Hacker News new | ask | show | jobs
by jing 2798 days ago
Note that it's not just the loss function. It's the loss function combined with a very specific problem formulation - namely a neural network with only linear activations (equivalent to a 0-layer network). Once you go to non-linear layers or a different loss it's no longer solved analytically.

I do see a lot of people writing tutorials like OP's. See for example:

https://towardsdatascience.com/linear-regression-using-gradi...

The existence of these articles should not be taken as an indication of best practice. They often have the goal of teaching SGD in a simplified setting, not teaching best practice for LLS. I suppose only nice thing about using TF / SGD for such a simple problem is that you now have starting point for solving more complex problems (RELU activation, cross-entropy loss, more layers, etc.).

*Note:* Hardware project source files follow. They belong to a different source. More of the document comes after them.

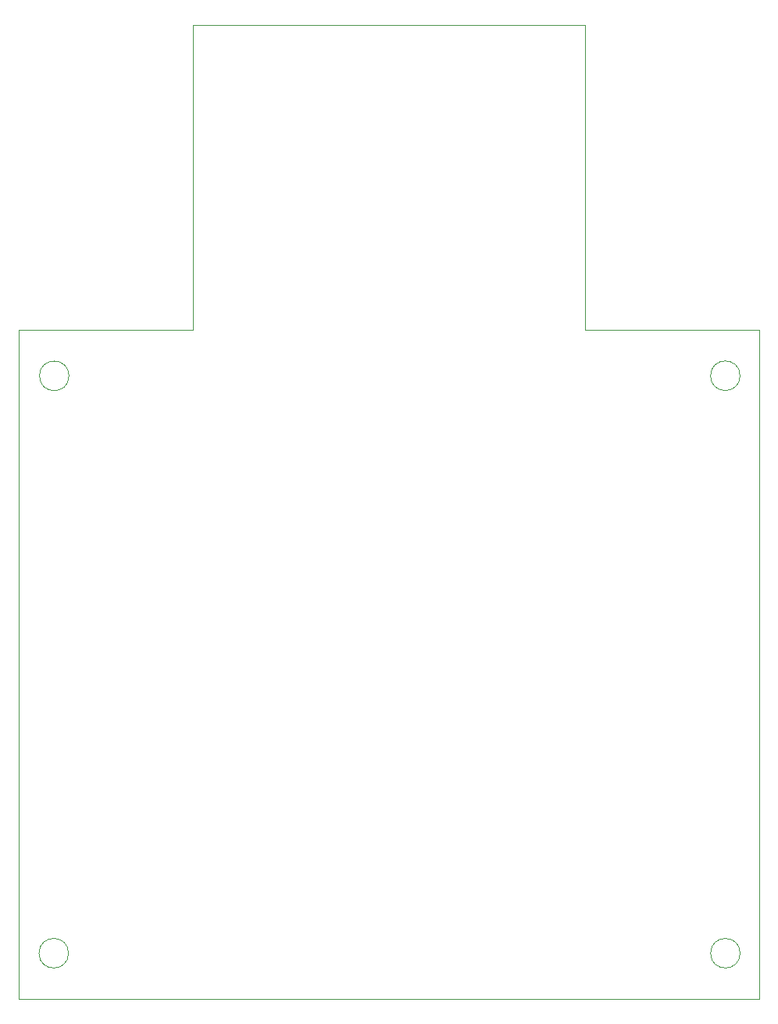
<source format=gbr>
%TF.GenerationSoftware,KiCad,Pcbnew,(5.1.12)-1*%
%TF.CreationDate,2022-04-29T07:44:41-07:00*%
%TF.ProjectId,Conductivity_Sensor_V1,436f6e64-7563-4746-9976-6974795f5365,rev?*%
%TF.SameCoordinates,Original*%
%TF.FileFunction,Profile,NP*%
%FSLAX46Y46*%
G04 Gerber Fmt 4.6, Leading zero omitted, Abs format (unit mm)*
G04 Created by KiCad (PCBNEW (5.1.12)-1) date 2022-04-29 07:44:41*
%MOMM*%
%LPD*%
G01*
G04 APERTURE LIST*
%TA.AperFunction,Profile*%
%ADD10C,0.050000*%
%TD*%
%TA.AperFunction,Profile*%
%ADD11C,0.100000*%
%TD*%
G04 APERTURE END LIST*
D10*
X28676400Y-240639600D02*
G75*
G03*
X28676400Y-240639600I-1600000J0D01*
G01*
X-44120000Y-240639600D02*
G75*
G03*
X-44120000Y-240639600I-1600000J0D01*
G01*
X-44069200Y-178104800D02*
G75*
G03*
X-44069200Y-178104800I-1600000J0D01*
G01*
X28670000Y-178091400D02*
G75*
G03*
X28670000Y-178091400I-1600000J0D01*
G01*
D11*
X-30611635Y-150083274D02*
X-30611635Y-140083274D01*
X-30611635Y-173092324D02*
X-30611635Y-150083274D01*
X-49485328Y-173092324D02*
X-30611635Y-173092324D01*
X-49485328Y-245615826D02*
X-49485328Y-173092324D01*
X30777681Y-245615826D02*
X-49485328Y-245615826D01*
X30777681Y-173092324D02*
X30777681Y-245615826D01*
X11903987Y-173092324D02*
X30777681Y-173092324D01*
X11903987Y-150083274D02*
X11903987Y-173092324D01*
X11903987Y-140083274D02*
X11903987Y-150083274D01*
X-30611635Y-140083274D02*
X11903987Y-140083274D01*
M02*

</source>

A few other points as to why you would never SGD for LLS:

1) it's always way slower than the closed form matrix solutions

2) if you're doing SGD instead of just GD, there's noise in which "rows" are in a given batch - as a result, repeated runs may not converge to exactly the same final weights. This never happens with the analytical solution which always gets exactly the same result.

3) if you're doing this as part of a data science pipeline which is likely the case in the real world, you'll likely want to do some cross-validation. In the SGD case you have to recompute the entire solution for each fold whereas in the LLS case you can immediately compute CVs once you've calculated the initial XTX / XTYs. This makes the process of using LLS even faster than SGD.